▸ How to complete this task
Write out, from the entries below, exactly the lines that run between the lines holding "#fff; stroke-width: 11" and "2 1 2 8 2 1", inclusive, and stop there.

Materials provided section start

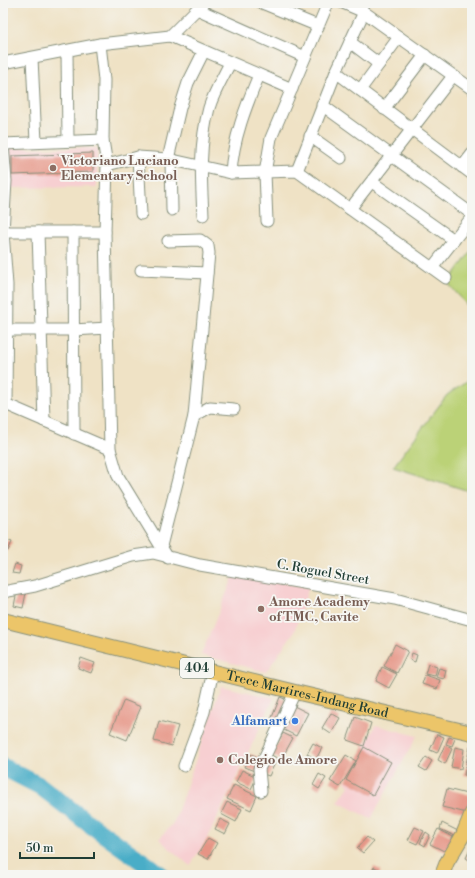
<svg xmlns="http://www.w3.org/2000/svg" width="475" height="878" font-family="'Libre Bodoni',serif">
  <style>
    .built { fill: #f7cfd1 }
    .green { fill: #bbd277; stroke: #6d8856 }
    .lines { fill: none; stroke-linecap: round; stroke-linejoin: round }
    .river { stroke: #48adc7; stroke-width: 18 }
    .building { fill: #e69485 }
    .minor-casing { stroke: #87907c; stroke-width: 13 }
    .major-casing { stroke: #87907c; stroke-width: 16 }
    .minor { stroke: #fff; stroke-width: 11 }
    .major { stroke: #ecc569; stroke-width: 14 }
    .education-dot { fill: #8d6e63; stroke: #f6f6f2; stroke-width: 1.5 }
    .shop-dot { fill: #3f7fe0; stroke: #f6f6f2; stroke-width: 1.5 }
    .labels { text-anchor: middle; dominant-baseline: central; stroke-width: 3.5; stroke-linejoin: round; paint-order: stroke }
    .shield { fill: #f6f6f2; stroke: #60746d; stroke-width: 1 }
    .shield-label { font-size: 12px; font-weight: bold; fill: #1f3d34 }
    .education-label { font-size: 13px; font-weight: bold; fill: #785e54; stroke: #f6f6f2; text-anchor: start }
    .street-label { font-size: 13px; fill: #1f3d34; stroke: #f6f6f2 }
    .shop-label { font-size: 13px; font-weight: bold; fill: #366cbe; stroke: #f6f6f2; text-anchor: end }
  </style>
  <rect width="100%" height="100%" fill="#f6f6f2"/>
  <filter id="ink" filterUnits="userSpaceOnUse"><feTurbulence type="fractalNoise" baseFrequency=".025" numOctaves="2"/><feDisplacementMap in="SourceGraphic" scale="8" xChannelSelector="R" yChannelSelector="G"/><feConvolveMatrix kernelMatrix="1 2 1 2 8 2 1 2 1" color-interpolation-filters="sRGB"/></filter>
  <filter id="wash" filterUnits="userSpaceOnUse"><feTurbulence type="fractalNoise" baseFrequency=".012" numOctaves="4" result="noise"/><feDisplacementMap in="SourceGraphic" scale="16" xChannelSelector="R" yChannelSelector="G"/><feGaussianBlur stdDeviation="0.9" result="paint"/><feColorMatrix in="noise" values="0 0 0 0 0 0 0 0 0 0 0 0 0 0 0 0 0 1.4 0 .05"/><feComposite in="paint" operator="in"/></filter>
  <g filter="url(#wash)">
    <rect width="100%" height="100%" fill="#efe2c5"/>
    <g class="built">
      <path d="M8,148H97V187L8,188Z"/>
      <path d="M234,575L309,587L294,632L266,672L201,655Z"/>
      <path d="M221,686L274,698L209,835L190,866L159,839L174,822Z"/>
      <path d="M376,725L417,736L371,819L338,802L349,786L345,782Z"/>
    </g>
    <g class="green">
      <path d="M472,250V311L448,283Z"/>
      <path d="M472,378V492L393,467L447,395Z"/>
    </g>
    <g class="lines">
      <path class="river" d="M3,767L40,786L84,820L161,875"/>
    </g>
    <g id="blocks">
      <g class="building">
        <path d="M93,153V172L12,175V156Z"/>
        <path d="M7,540L12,542L8,551L3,549Z"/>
        <path d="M15,564L21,566L19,574L12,573Z"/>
        <path d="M17,591L26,593L23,608L14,606Z"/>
        <path d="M395,644L408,651L397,673L384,666Z"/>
        <path d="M412,653L417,655L415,662L410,660Z"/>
        <path d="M81,658L95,663L91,673L78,668Z"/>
        <path d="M428,664L437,667L435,676L425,674Z"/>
        <path d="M382,667L397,674L389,688L376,681Z"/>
        <path d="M439,668L446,670L444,679L436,677Z"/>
        <path d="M425,675L440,680L437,689L422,684Z"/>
        <path d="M280,697L287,700L278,723L271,720Z"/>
        <path d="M124,700L141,707L127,740L110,733Z"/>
        <path d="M294,706L308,713L296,736L282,729Z"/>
        <path d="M331,713L340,718L331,734L322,728Z"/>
        <path d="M355,717L371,723L364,746L347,740Z"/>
        <path d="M159,721L178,726L172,746L154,741Z"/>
        <path d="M283,733L293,738L281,760L271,755Z"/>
        <path d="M437,734L444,737L437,753L430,750Z"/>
        <path d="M449,737L455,739L452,746L446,744Z"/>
        <path d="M313,743L322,748L316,759L307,754Z"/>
        <path d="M445,745L452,749L445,764L438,760Z"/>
        <path d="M364,747L391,762L373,795L346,780Z"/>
        <path d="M455,747L464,749L461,769L451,767Z"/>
        <path d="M470,747H472V765L466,764Z"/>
        <path d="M250,754L263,759L257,772L244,767Z"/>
        <path d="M346,755L356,761L340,787L330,781Z"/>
        <path d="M426,757L432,761L426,771L419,767Z"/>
        <path d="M266,759L275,763L269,776L260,773Z"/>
        <path d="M466,766L472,767V776L464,775Z"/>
        <path d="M242,770L257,777L251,789L236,782Z"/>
        <path d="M319,774L326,778L319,789L313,785Z"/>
        <path d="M234,785L257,796L251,810L227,799Z"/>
        <path d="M447,789L471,795L467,813L442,807Z"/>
        <path d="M227,802L242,809L236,822L221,814Z"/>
        <path d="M220,819L230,824L225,834L215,829Z"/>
        <path d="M442,823L458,831L455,836L440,829Z"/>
        <path d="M415,827L424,831L417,844L408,840Z"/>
        <path d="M438,829L453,837L446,852L430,844Z"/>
        <path d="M426,832L430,835L425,846L420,843Z"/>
        <path d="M367,837L373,842L363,853L357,848Z"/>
        <path d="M208,838L217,843L208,859L198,854Z"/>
        <path d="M472,845V862L466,858Z"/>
        <path d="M374,867L381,870L379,875L371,874Z"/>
      </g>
    </g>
  </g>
  <g filter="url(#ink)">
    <use href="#blocks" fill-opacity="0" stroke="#87907c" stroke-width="1"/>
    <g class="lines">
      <defs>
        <g id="minor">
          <path d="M262,3L318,26"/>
          <path d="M343,3L364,12L472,89"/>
          <path d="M197,9L305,57"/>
          <path d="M170,36L292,89"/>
          <path d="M350,42L379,64"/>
          <path d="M100,44L104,80L103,140L107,165L105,232L110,449L118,476L168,558"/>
          <path d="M67,51L68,141"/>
          <path d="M32,58L36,142"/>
          <path d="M3,63L100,44L170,36L203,3"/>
          <path d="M336,72L472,174"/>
          <path d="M360,90L399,37"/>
          <path d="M322,105L472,214"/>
          <path d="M384,109L425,55"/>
          <path d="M310,136L341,158"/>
          <path d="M3,144L6,181L3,232L7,285L6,404"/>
          <path d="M3,144L103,140"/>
          <path d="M138,157L141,214"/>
          <path d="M168,159L180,108L188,83L204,51"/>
          <path d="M171,159L172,210"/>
          <path d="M107,165L138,157L168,159L231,173L297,171L446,278"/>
          <path d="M462,167L472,154"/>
          <path d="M297,171L336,72L364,12"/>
          <path d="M231,173C233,139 246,106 259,75"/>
          <path d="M372,182L454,240"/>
          <path d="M350,209L453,76"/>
          <path d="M203,215C201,178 199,145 209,108C214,92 223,77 230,63"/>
          <path d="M267,221L265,173L271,138L328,3"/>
          <path d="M3,232H105"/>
          <path d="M38,232L44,421"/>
          <path d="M73,232L74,434"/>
          <path d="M432,268L472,217"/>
          <path d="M141,270L207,273"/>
          <path d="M7,330H73L108,328"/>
          <path d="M3,403L110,449"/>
          <path d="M194,416L210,407L234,409"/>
          <path d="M161,546L194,416L209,253L208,246L200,240L168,241"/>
          <path d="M3,592L35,586L133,556L153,553L200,565L395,599L472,620"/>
          <path d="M184,766L204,712L213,671"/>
          <path d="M261,791L259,769L295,692"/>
        </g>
        <g id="major">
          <path id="s1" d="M3,620L295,692L472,733"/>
          <path d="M442,875L447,862L463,835L472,813"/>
        </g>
      </defs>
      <use href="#minor" class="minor-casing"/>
      <use href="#major" class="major-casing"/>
      <use href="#minor" class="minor"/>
      <use href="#major" class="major"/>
    </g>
  </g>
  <g class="education-dot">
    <circle cx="53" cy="168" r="4"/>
    <circle cx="261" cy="609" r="4"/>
    <circle cx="220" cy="760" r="4"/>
  </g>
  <circle class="shop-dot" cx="295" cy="721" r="4"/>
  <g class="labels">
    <rect class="shield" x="180" y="658" width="34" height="20" rx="3"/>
    <g class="shield-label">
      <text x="197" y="668">404</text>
    </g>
    <g class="education-label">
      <text x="61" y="161">Victoriano Luciano<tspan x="61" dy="15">Elementary School</tspan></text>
      <text x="269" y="602">Amore Academy<tspan x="269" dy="15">of TMC, Cavite</tspan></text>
      <text x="228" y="760">Colegio de Amore</text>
    </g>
    <g class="street-label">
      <text transform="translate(323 572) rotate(10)">C. Roguel Street</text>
      <text stroke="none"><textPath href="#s1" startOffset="313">Trece Martires-Indang Road</textPath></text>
    </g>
    <g class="shop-label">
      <text x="287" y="721">Alfamart</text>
    </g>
  </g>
  <rect width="475" height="878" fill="none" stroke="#f6f6f2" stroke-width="16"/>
  <path d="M20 852v6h74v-6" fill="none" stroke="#1f3d34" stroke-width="2"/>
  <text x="26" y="852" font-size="12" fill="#1f3d34" stroke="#f6f6f2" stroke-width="3" paint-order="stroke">50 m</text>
</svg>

Materials provided section end

▸ Written response
    .minor { stroke: #fff; stroke-width: 11 }
    .major { stroke: #ecc569; stroke-width: 14 }
    .education-dot { fill: #8d6e63; stroke: #f6f6f2; stroke-width: 1.5 }
    .shop-dot { fill: #3f7fe0; stroke: #f6f6f2; stroke-width: 1.5 }
    .labels { text-anchor: middle; dominant-baseline: central; stroke-width: 3.5; stroke-linejoin: round; paint-order: stroke }
    .shield { fill: #f6f6f2; stroke: #60746d; stroke-width: 1 }
    .shield-label { font-size: 12px; font-weight: bold; fill: #1f3d34 }
    .education-label { font-size: 13px; font-weight: bold; fill: #785e54; stroke: #f6f6f2; text-anchor: start }
    .street-label { font-size: 13px; fill: #1f3d34; stroke: #f6f6f2 }
    .shop-label { font-size: 13px; font-weight: bold; fill: #366cbe; stroke: #f6f6f2; text-anchor: end }
  </style>
  <rect width="100%" height="100%" fill="#f6f6f2"/>
  <filter id="ink" filterUnits="userSpaceOnUse"><feTurbulence type="fractalNoise" baseFrequency=".025" numOctaves="2"/><feDisplacementMap in="SourceGraphic" scale="8" xChannelSelector="R" yChannelSelector="G"/><feConvolveMatrix kernelMatrix="1 2 1 2 8 2 1 2 1" color-interpolation-filters="sRGB"/></filter>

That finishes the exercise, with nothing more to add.